Participant observation in statistics classes (Steve Fienberg interview)

CMU professor Steve Fienberg has a nice recent interview at Statistics Views.

He brings up great nuggets of stats history, including insights into the history and challenges of Big Data. I also want to read his recommended books, especially Fisher’s Design of Experiments and Raiffa & Schlaifer’sApplied Statistical Decision Theory. But my favorite part was about involving intro stats students in data collection:

One of the things I’ve been able to do is teach a freshman seminar every once in a while. In 1990, I did it as a class in a very ad hoc way and then again in 2000, and again in 2010, I taught small freshman seminars on the census. Those were the census years, so I would bring real data into the classroom which we would discuss. One of the nice things about working on those seminars is that, because I personally knew many of the Census Directors, I was able to bring many of them to class as my guests. It was great fun and it really changes how students think about what they do. In 1990, we signed all students up as census enumerators and they did a shelter and homeless night and had to come back and describe their experiences and share them. That doesn’t sound like it should belong in a stat class but I can take you around here at JSM and introduce you to people who were in those classes and they’ve become statisticians!

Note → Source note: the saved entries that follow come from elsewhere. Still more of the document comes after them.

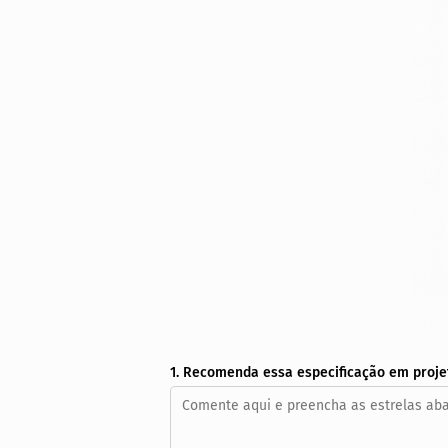
1. Recomenda essa especificação em proje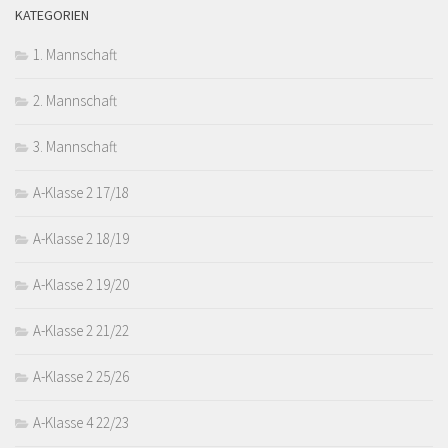
KATEGORIEN
1. Mannschaft
2. Mannschaft
3. Mannschaft
A-Klasse 2 17/18
A-Klasse 2 18/19
A-Klasse 2 19/20
A-Klasse 2 21/22
A-Klasse 2 25/26
A-Klasse 4 22/23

What a great teaching idea 🙂 It reminds me of discussions in an anthropology class I took, where we learned about participant observation and communities of practice. Instead of just standing in a lecture hall talking about statistics, we’d do well to expose students to real-life statistical work “in the field”—not just analysis, but data collection too. I still feel strongly that data collection/generation is the heart of statistics (while data analysis is just icing on the cake), and Steve’s seminar is a great way to hammer that home.